A Police officer called over to the Station on his radio.
"I have an interesting case here. An old lady shot her husband for stepping on the floor she just mopped."
"Have you arrested the woman?"
"Not yet. The floor's still wet."
A woman and a baby were in the doctor's examining room, waiting for the doctor to come in for the baby's first exam.
The doctor arrived, and examined the baby, checked his weight, and being a little concerned, asked if the baby was breastfed or bottle-fed.
"Breastfed", she replied.
"Well, strip down to your waist." The doctor ordered.
She did. He pinched her nipples, pressed, kneaded, and rubbed both breasts for a while in a very professional and detailed examination.

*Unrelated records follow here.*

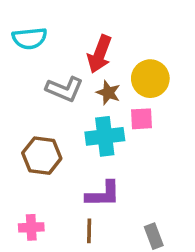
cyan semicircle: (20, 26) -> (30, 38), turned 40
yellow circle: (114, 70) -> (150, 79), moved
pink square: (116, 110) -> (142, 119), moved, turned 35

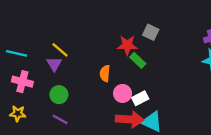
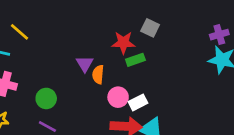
yellow line: (60, 50) -> (20, 32), moved
green rectangle: (138, 60) -> (135, 60), turned -63
purple triangle: (54, 64) -> (85, 64), moved

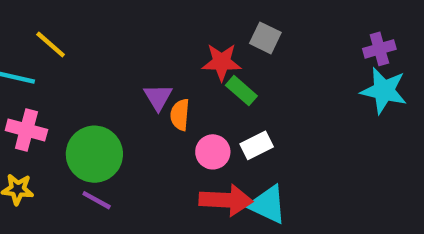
green rectangle: (135, 60) -> (241, 91), turned 60
green circle: (46, 98) -> (94, 154), size x1.6
white rectangle: (138, 102) -> (257, 145), moved

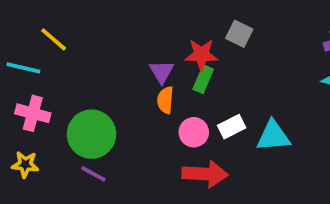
green rectangle: (241, 91) -> (203, 79), moved, turned 72
purple triangle: (158, 97) -> (162, 72), moved
cyan triangle: (268, 205) -> (273, 136), moved, turned -30

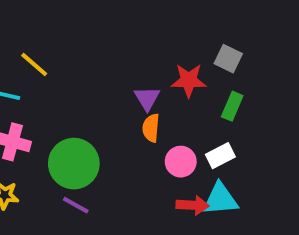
green rectangle: (203, 79) -> (232, 106), moved
cyan triangle: (273, 136) -> (220, 199), moved
red arrow: (205, 174) -> (193, 205), size x0.7

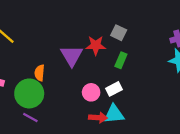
purple triangle: (147, 98) -> (72, 56), size x1.5
orange semicircle: (151, 128) -> (40, 73), moved

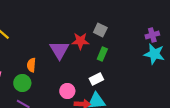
pink circle: (91, 92) -> (67, 91), moved
green circle: (29, 93) -> (22, 83), size x0.7

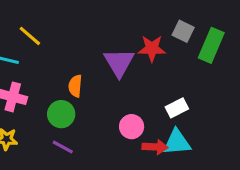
green rectangle: (102, 54) -> (211, 45), moved, size x1.5

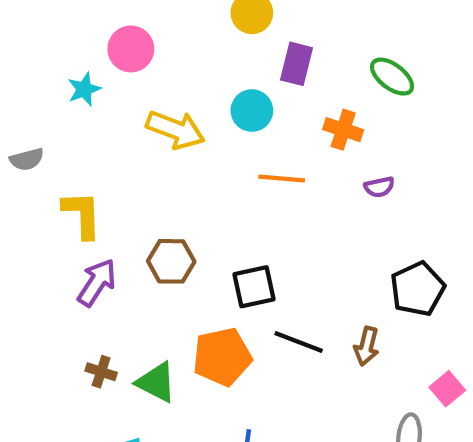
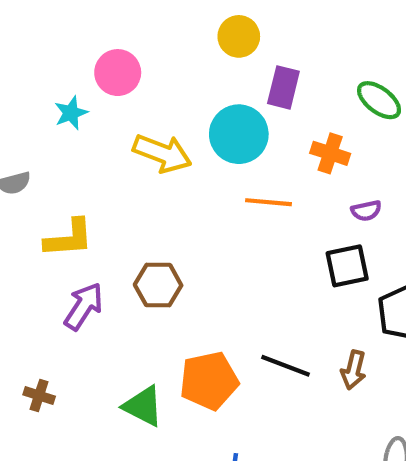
cyan circle: (252, 111) -> (239, 134), size x1.4
yellow L-shape: (82, 215) -> (69, 238), turned 88
black square: (254, 287) -> (347, 266), moved
brown cross: (101, 372) -> (39, 396), moved

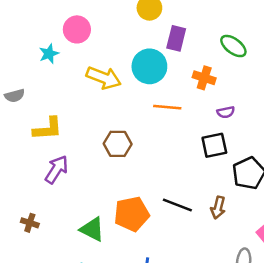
brown hexagon: (158, 285) -> (118, 144), moved

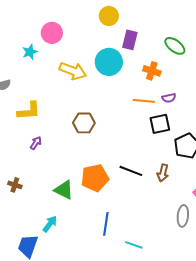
orange line: (167, 107) -> (144, 101), moved
purple arrow: (57, 169) -> (36, 143), size x0.6

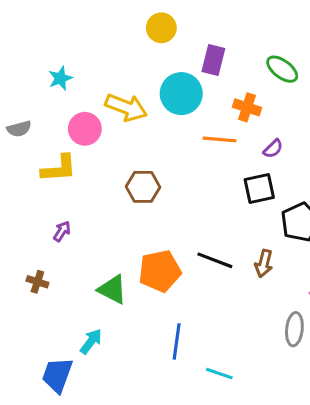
yellow circle: (109, 16) -> (161, 28), moved
pink circle: (52, 33) -> (85, 129), moved
purple semicircle: (169, 98) -> (273, 149), turned -32
orange line: (144, 101) -> (219, 139), moved
purple arrow: (36, 143) -> (62, 231), moved

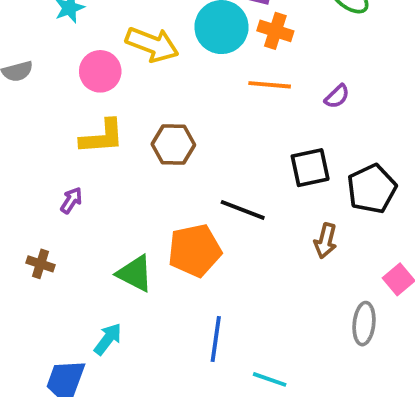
orange cross: (247, 107) -> (275, 31), moved
yellow L-shape: (59, 169) -> (102, 137), moved
black square: (259, 188) -> (310, 168), moved
black line: (215, 260) -> (243, 210), moved

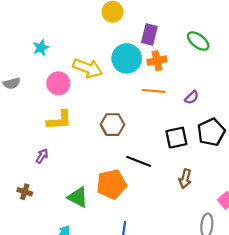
orange cross: (275, 31) -> (157, 61), turned -30
brown hexagon: (173, 145) -> (113, 125), moved
black pentagon: (372, 189) -> (211, 132), moved

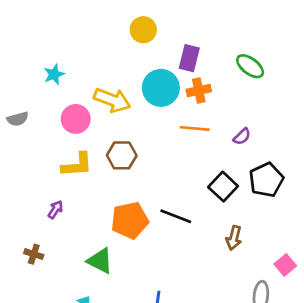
brown hexagon: (113, 125) -> (122, 155), moved
black square: (176, 138) -> (223, 187), turned -35
orange pentagon: (111, 184) -> (130, 220), moved

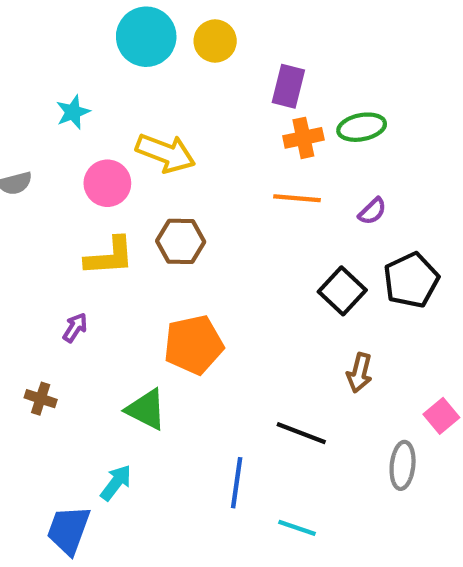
green ellipse: (250, 66) -> (362, 127), moved, turned -48
cyan circle: (161, 88) -> (146, 37), moved
black line: (176, 216) -> (301, 433), moved

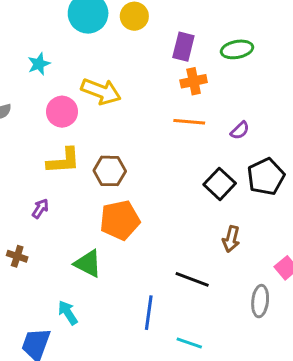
green ellipse: (362, 127) -> (237, 49), moved
brown hexagon: (181, 241) -> (110, 171), moved
cyan arrow: (116, 483) -> (68, 313), turned -70

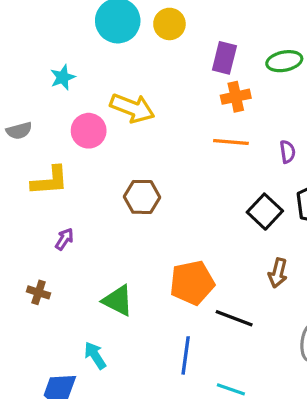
purple semicircle: (240, 130) -> (288, 152), turned -54
yellow L-shape: (63, 161) -> (50, 181), moved
orange pentagon: (120, 220) -> (192, 283), moved

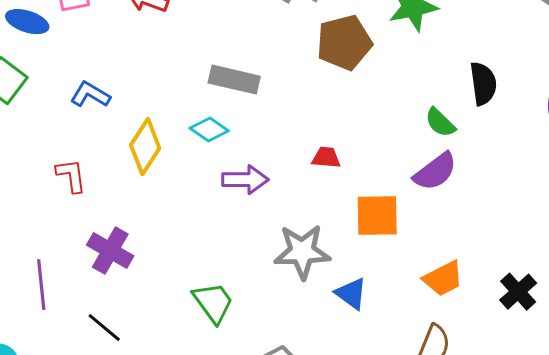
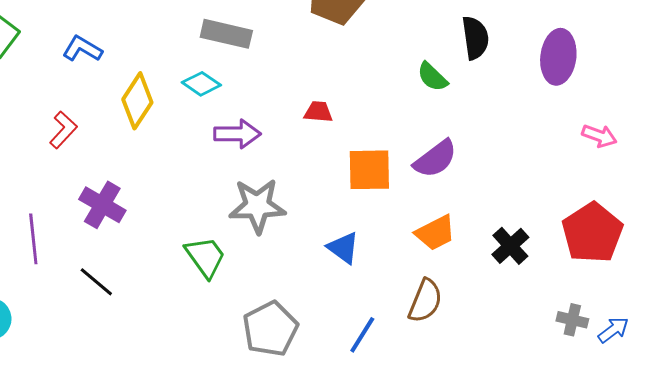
purple semicircle: (435, 172) -> (435, 159), moved
red L-shape: (71, 176) -> (63, 130), turned 51
gray star: (302, 252) -> (257, 206), moved

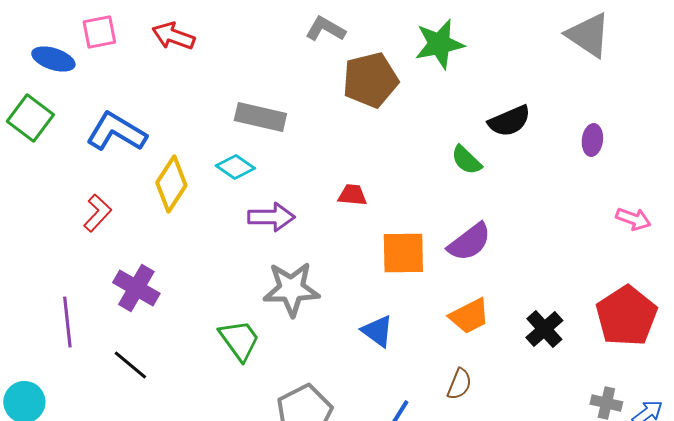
black semicircle: (475, 38) -> (509, 121), turned 75
blue L-shape: (82, 49) -> (116, 132), size x1.5
purple ellipse: (558, 57) -> (592, 140), size x0.6
brown semicircle: (425, 301) -> (459, 384), size x0.7

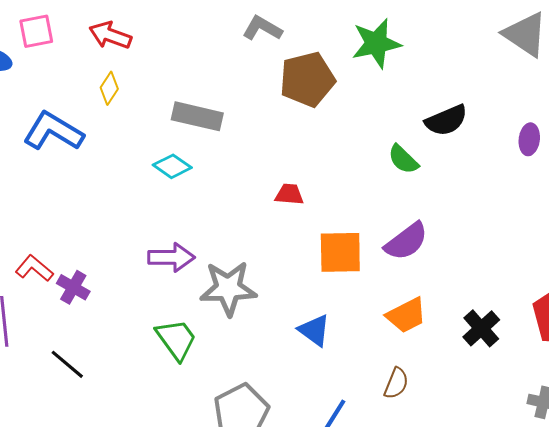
yellow diamond: (171, 184) -> (109, 88), moved, size x0.6
red L-shape: (97, 213) -> (34, 268), moved, turned -93
purple arrow: (271, 217) -> (171, 257), moved
purple cross: (136, 288) -> (73, 287), size x0.7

Motioning to her to get dressed, the doctor said, "No wonder this baby is underweight. You don't have any milk."
"I know", she said, "I am his Grandma."
John to librarian: "l want the book named 'Psycho The Rapist'".
The librarian searched for 2 hrs, then came back, slapped John and said, "Idiot the book name is 'Psychotherapist'."
My wife came home with four cases of beer, three boxes of wine, two bottles of whiskey and two loaves of bread.
"Are we expecting guests?" I asked.
"No," she replied.
"Then why did you buy so much bread?"